Git in Action #11

Push and Branch

After we commit our changes a snapshot of our files will be created locally. Then when we connect our local to remote we will able to push our files to remote so our files will be saved on remote platform of our choice.
At this stage we have a newly created empty repository in remote and committed files in local. To send them to remote we use push command:

git push origin master

Here origin is the name of remote repository see note and master is our default branch. What is a branch? A branch is a version of your code which is created from a commit, simply put, it means we create a copy of our files from specific state of our project (meaning a commit) and work on our project parallelly in two or more versions of our project. It is the root feature that makes collaborative work possible.
In a fresh project after git init we have only one version of our files which by default is called master. So by above command we asking git to push our master branch to origin which now is completely empty, thus in github we will have one branch which has same name as our local namely master.

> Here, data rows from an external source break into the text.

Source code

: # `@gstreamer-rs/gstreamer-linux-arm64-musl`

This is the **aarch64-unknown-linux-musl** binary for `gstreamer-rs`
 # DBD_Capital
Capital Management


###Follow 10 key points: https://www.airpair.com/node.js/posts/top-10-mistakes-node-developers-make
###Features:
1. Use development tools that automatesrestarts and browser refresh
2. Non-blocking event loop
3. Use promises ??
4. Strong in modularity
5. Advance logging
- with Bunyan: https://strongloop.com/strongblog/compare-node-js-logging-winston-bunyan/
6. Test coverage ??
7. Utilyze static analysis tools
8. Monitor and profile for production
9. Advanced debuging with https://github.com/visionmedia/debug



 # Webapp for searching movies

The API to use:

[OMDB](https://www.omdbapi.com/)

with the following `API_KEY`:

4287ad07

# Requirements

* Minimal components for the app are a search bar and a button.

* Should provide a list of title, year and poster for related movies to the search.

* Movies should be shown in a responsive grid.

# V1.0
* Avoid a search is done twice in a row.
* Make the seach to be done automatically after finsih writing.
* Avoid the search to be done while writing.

If you are a solo developer and your project is small and simple you may never want to have more than one branch, but in case you want to experiment something and you think it may fail, it is a good practice to create a branch and work on the branch if it works then you can merge it to your master and if it didn't work then just delete the branch and you are sure you still have your original files.
Another use-case is having development branch and production branch, for example if your project is a website and it is already live, you can have a development branch and work on that and whenever all the tests and results were acceptable merge it to production branch and make them live with minimum bugs.